Alkyl phenylcarbamodithioates were reacted with hydrazonoyl bromide 1a, b in ethanol containing a catalytic amount of triethylamine solution to afford and 1,3,4-thiadiazole derevatives 5a, b, respectively. In the same manner, alkyl hydrazinecarbodithioate (6-10)a, b were reacted with the appropriate hydrazonoyl bromide (1a, b) in ethanol containing a catalytic amount of triethylamine solution to afford 1,3,4-thiadiazole derivatives (13-17), respectively. Moreover, hydrazonoyl bromide 1a or 1b was reacted with 5-phenyl-1,3,4-oxadiazole-2-thione 22A in refluxing chloroform containing triethylamine to give 1,3,4-thiadiazole derivatives 21a and b, respectively. Elemental analysis, spectral data, and an alternative synthetic route were used to confirm the structures of all the newly synthesized heterocyclic compounds.

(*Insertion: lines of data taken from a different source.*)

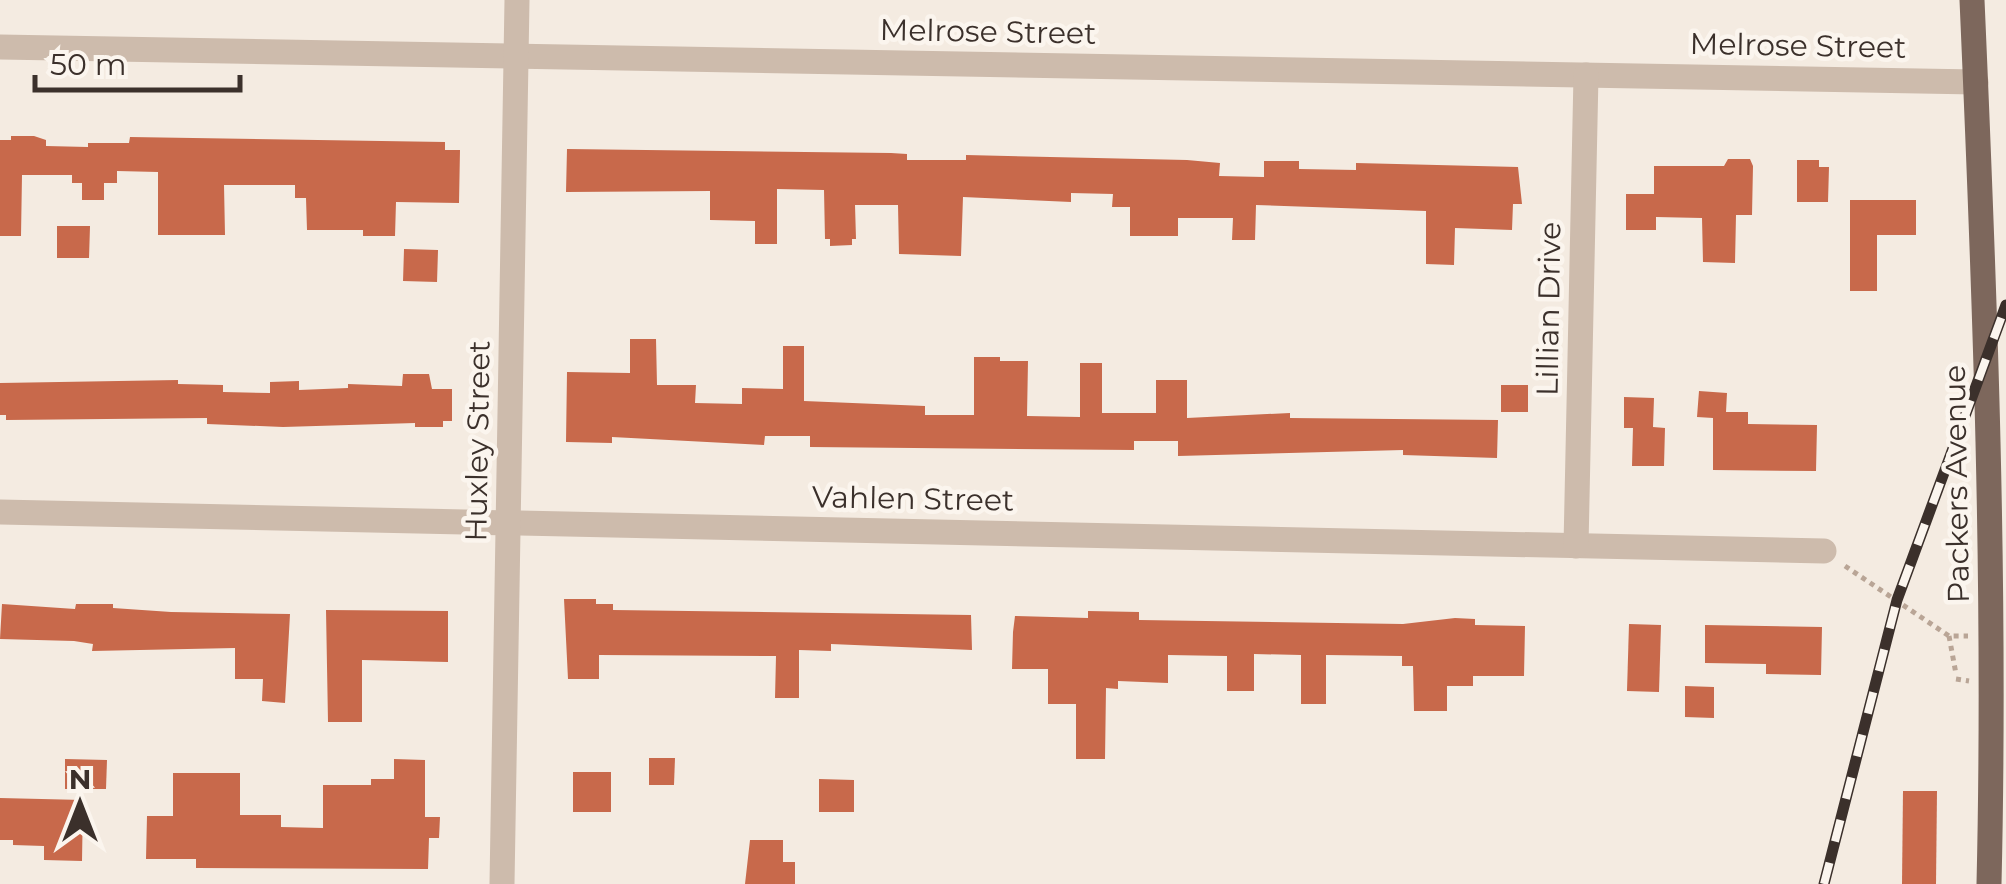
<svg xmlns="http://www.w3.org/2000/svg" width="2006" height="884" font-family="Montserrat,sans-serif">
<rect width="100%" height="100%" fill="#f4ebe1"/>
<g fill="#c8694b">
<polygon points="11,136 34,136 46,140 46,146 88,147 88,143 129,143 130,137 445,142 445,150 460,150 459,203 396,202 395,236 363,236 363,230 307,230 306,198 295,198 295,185 224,185 225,235 158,235 158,172 117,171 117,183 104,183 104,200 82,200 82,183 72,183 72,175 22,175 21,236 0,236 0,140 11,140"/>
<polygon points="567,149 891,153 907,154 907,160 966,160 966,155 1187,160 1220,163 1219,176 1264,177 1264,161 1299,161 1299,169 1356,170 1356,163 1518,167 1522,204 1513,204 1512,230 1455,228 1454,265 1426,264 1426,211 1256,205 1255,240 1232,240 1233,218 1178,218 1178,236 1130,236 1130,207 1112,207 1113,194 1071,193 1071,202 963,197 961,256 899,254 898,205 855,205 856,239 852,239 852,245 830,246 830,239 825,239 824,190 777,189 777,244 755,244 755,221 710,220 710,191 566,192"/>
<polygon points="1728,159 1750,159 1753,166 1752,215 1736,215 1735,263 1703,262 1702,218 1656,217 1656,230 1626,230 1626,194 1654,194 1654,166 1724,166"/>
<polygon points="1797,160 1819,160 1819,167 1829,167 1828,202 1797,202"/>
<polygon points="1850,200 1916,200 1916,235 1877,235 1877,291 1850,291"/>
<polygon points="57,226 90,226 89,258 57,258"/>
<polygon points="404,249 438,250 437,282 403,281"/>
<polygon points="630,339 656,339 657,385 696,385 695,403 742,404 742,388 783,389 783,346 804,346 804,401 925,406 925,415 974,415 974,357 1000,357 1000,361 1028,361 1027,416 1080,417 1080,363 1102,363 1102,413 1156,413 1156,380 1187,380 1187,418 1290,413 1290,418 1498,420 1497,458 1403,455 1403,450 1178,456 1178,441 1134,441 1134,450 810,447 810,436 765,436 764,445 612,437 612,443 566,442 567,372 630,373"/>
<polygon points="403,374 429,374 432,389 452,389 452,421 443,421 443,427 415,427 415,423 283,427 207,424 207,418 6,420 6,415 0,415 0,383 178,380 178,384 223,385 223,392 270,393 270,382 299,381 299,390 348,388 348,384 402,386"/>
<rect x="1501" y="385" width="27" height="27"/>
<polygon points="1699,391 1727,393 1726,412 1748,412 1748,424 1817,425 1816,471 1713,470 1713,418 1697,417"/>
<polygon points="1624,397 1654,398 1653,427 1665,428 1664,466 1632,466 1633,428 1624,428"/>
<polygon points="564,599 596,599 596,604 613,604 613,610 971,615 972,650 831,644 831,651 799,650 799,698 775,698 776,656 599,655 599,679 568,679"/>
<polygon points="2,604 75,609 76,604 113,604 113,608 171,612 290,614 285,703 262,701 263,679 235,679 235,648 92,651 93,644 74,641 0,639"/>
<polygon points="326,610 448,611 448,662 362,660 362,722 328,722"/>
<polygon points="1088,611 1139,612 1139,620 1403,624 1455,618 1475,619 1475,625 1525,626 1524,676 1473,676 1473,686 1447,686 1447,711 1414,711 1413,666 1402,666 1402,656 1326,655 1326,704 1301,704 1301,655 1254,654 1254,691 1227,691 1227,656 1168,655 1168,683 1118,681 1118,689 1106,688 1105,759 1076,759 1076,704 1048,704 1048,669 1012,669 1013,632 1015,616 1088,618"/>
<polygon points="1629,624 1661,625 1659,692 1627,691"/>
<polygon points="1705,625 1822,627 1821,675 1766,674 1766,664 1705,663"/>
<polygon points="1685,686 1714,687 1714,718 1685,717"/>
<polygon points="649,758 675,758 674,785 649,785"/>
<polygon points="65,759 107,760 106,789 65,789"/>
<polygon points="394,759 425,760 425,817 440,817 439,838 429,838 428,869 196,868 196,859 146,859 147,816 173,816 173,773 240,773 240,815 281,815 281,827 323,828 323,785 371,785 371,779 394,779"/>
<rect x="573" y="772" width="38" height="40"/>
<polygon points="819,779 854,780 854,812 819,812"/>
<polygon points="1903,791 1937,791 1936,884 1902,884"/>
<polygon points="0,798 83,800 82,861 44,860 44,846 13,845 13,840 0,840"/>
<polygon points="750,840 783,840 783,862 795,862 795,884 745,884"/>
</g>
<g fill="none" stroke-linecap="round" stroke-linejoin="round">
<g stroke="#b9a596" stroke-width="5" stroke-dasharray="5 5" stroke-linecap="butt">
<polyline points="1845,566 1949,636 1968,636"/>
<polyline points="1949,636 1956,674"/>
<polyline points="1956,679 1969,681"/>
</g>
<g stroke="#cdbbac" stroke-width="25">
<polyline points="0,47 1976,82"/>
<polyline points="0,512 1824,551"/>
<polyline points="1576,546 1586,75"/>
<polyline points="502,884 517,0"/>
</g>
<path stroke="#7d675c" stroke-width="25" d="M1972,0c13,295 24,589 17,884"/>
<g stroke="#3b302b" stroke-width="11">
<polyline id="rail" points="1824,884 1897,600 2006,305"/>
</g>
<use href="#rail" stroke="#fbf5ee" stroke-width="8" stroke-dasharray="22" stroke-linecap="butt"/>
</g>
<g text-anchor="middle" stroke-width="9" stroke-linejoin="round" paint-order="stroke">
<g font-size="30" fill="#3b302b" stroke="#fbf5ee">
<text transform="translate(988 32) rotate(1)" y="10">Melrose Street</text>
<text transform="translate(1798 46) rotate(1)" y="10">Melrose Street</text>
<text transform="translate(1549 309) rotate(-89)" y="10">Lillian Drive</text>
<text transform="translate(478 441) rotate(-89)" y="10">Huxley Street</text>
<text transform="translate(1957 484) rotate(-91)" y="10">Packers Avenue</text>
<text transform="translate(913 499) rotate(1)" y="10">Vahlen Street</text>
</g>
</g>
<g transform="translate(80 804)" stroke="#fbf5ee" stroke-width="8" paint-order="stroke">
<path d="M0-8L18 38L0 25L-18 38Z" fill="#3b302b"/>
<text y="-15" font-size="28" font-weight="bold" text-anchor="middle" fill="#3b302b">N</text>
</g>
<path d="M35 75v15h205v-15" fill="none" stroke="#3b302b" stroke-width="5"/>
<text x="50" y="75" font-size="30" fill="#3b302b" stroke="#fbf5ee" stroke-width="8" paint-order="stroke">50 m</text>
</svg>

AutoDock was used to screen possible drugs. To screen potential medications, AutoDock was utilized. The antiviral medications chloroquine, hydroxychloroquine, and Lopinavir, as well as their synthesized components, were all tested. Confirmation comes from molecular docking and computational investigations. The results of a detailed exploration of the structural characterization of 5b and 13b using quantum chemistry methods calculated using the DFT (B3LYP) method with a 6-31+g (d, p) basis set are presented in the computational study. The goal of this study was to investigate the molecular dynamics and structural characteristics that regulate chemical behavior, as well as to compare theoretical predictions with experimental results.